Sans Huawei, Bouygues Telecom et Free en difficulté sur la 5G

Télécom

Par Olivier le

Le déploiement de la 5G en France s’annonce compliqué. Alors que le pays est en retard par rapport à ses voisins européens, la quasi-interdiction d’utiliser des équipements Huawei est un obstacle supplémentaire pour les opérateurs.

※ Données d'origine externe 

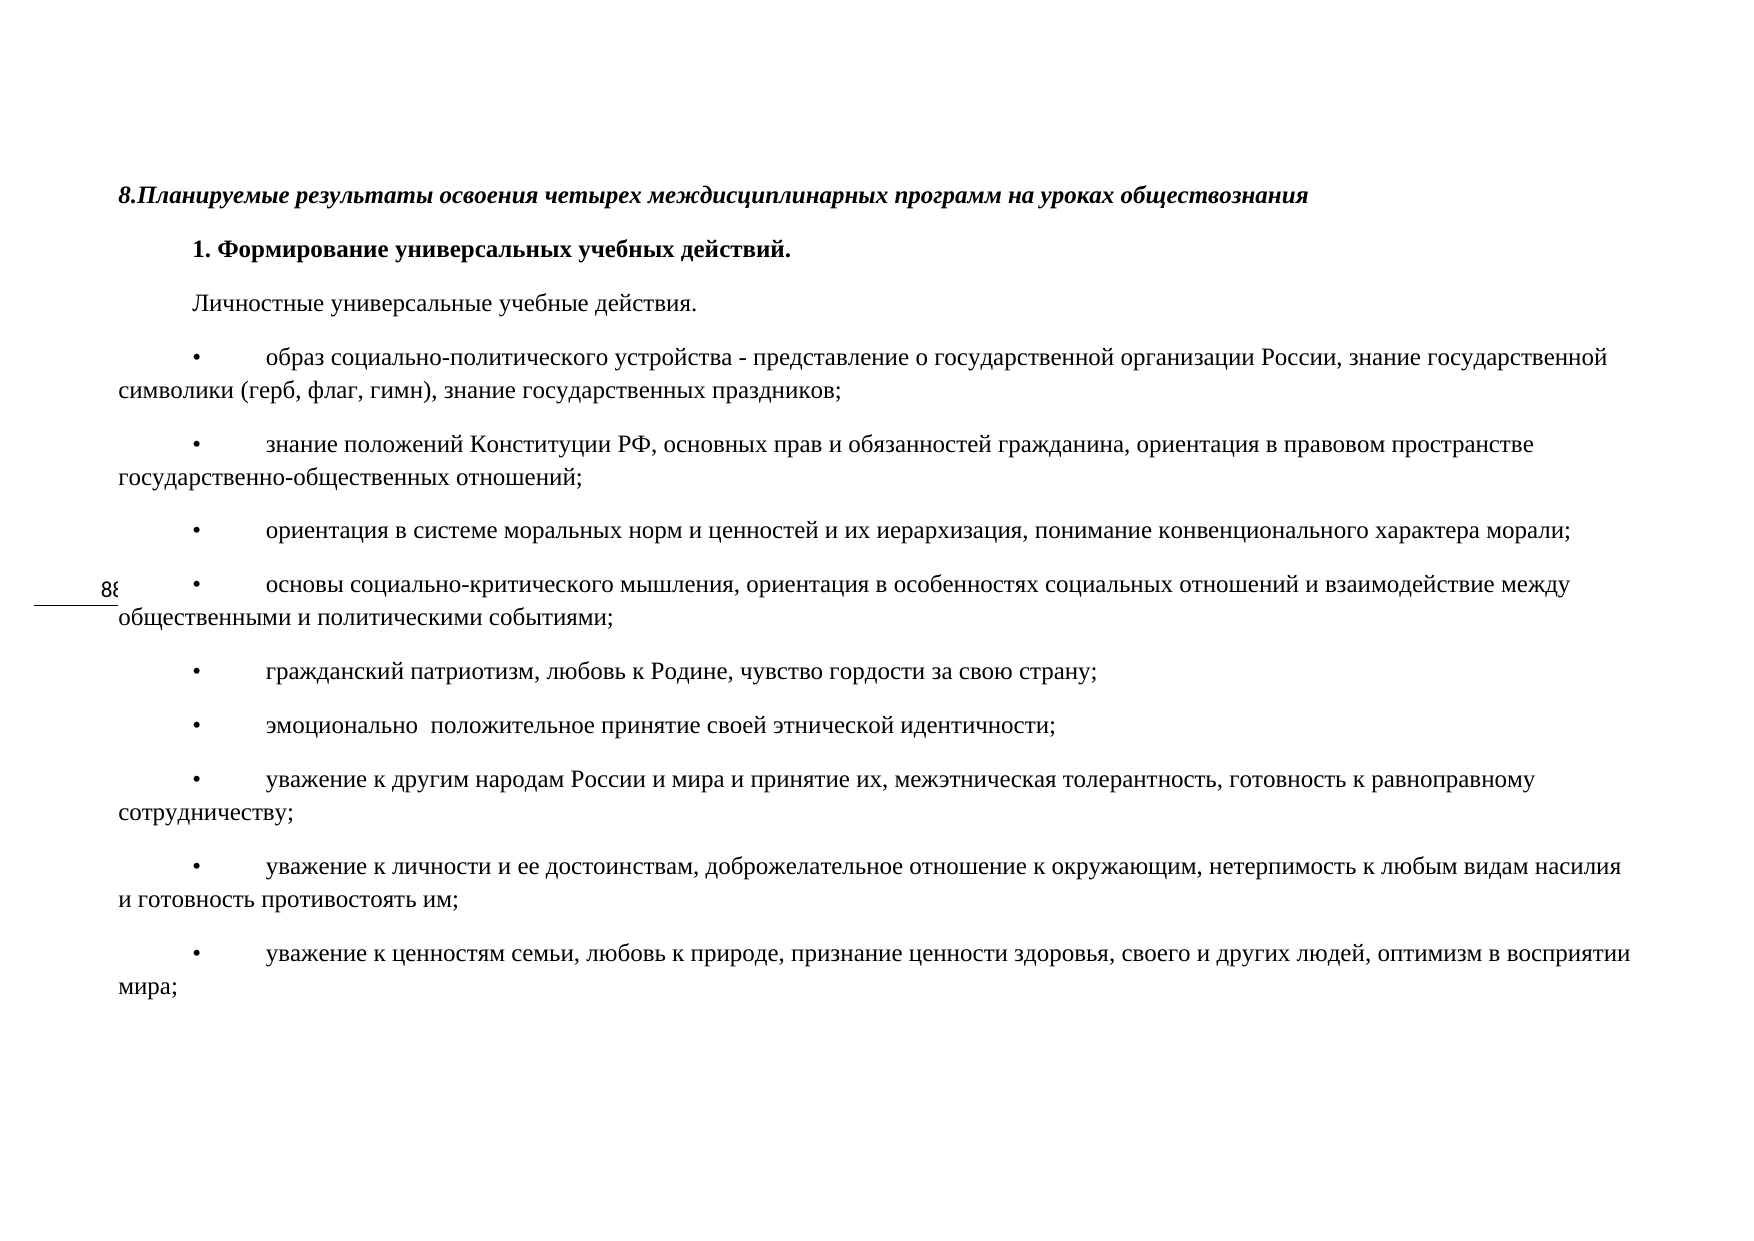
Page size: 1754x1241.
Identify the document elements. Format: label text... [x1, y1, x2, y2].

Crédit : Daniel Kirsch, Pixabay
Crédit : Daniel Kirsch, Pixabay

Alors que les enchères pour obtenir les précieuses fréquences 5G devraient avoir lieu avant la fin du mois, c’est le branle-bas de combat chez Bouygues Telecom. L’opérateur est en effet très dépendant des équipements Huawei, utilisés pour déployer son réseau 3G et 4G. Il comptait bien s’appuyer sur l’existant pour le développement de son futur réseau 5G.

L’ANSSI veille au grain

Mais l’Agence nationale de la sécurité des systèmes d’informations (l’ANSSI) a mis le holà. Dans une décision rendue publique début juillet, l’organisme n’interdit pas complètement Huawei, mais les opérateurs qui voudront utiliser du matériel provenant de l’équipementier chinois devront demander des autorisations d’exploitation limitées à huit ans. Et ces autorisations ne seront pas renouvelées…

Pour les opérateurs, il n’y a donc aucun intérêt à s’équiper chez Huawei, puisqu’il faudra remplacer le matériel d’ici 2028, ce qui veut dire démanteler les antennes du constructeur. Bouygues Telecom a toutefois l’intention de se battre, selon L’Expansion : l’opérateur devrait saisir le conseil d’État pour faire annuler le décret qui s’oppose aux équipements Huawei. La tentative pourrait aboutir dans un sens, celui de Bouygues, comme dans celui de l’ANSSI.

Mais en attendant la décision de l’autorité, l’affaire hypothèque le déploiement du réseau 5G de Bouygues qui ne sait pas sur quel pied danser. L’ANSSI a également barré la route du matériel Huawei à Free. L’opérateur n’a pas obtenu le feu vert de l’Agence pour déployer des équipements du constructeur pour son propre réseau.

Free a déploré ce que Thomas Reynaud, le directeur général d’Iliad, qualifie de « différence de traitement ». Malgré les limites imposées aux équipements Huawei, Bouygues Telecom ainsi que SFR ont pu décrocher le feu vert de l’ANSSI. Il s’agit d’une « rupture d’égalité » pour Free. Les premiers forfaits 5G pour le grand public doivent normalement être lancés avant la fin de l’année, mais ces difficultés pourraient repousser le lancement effectif du nouveau réseau.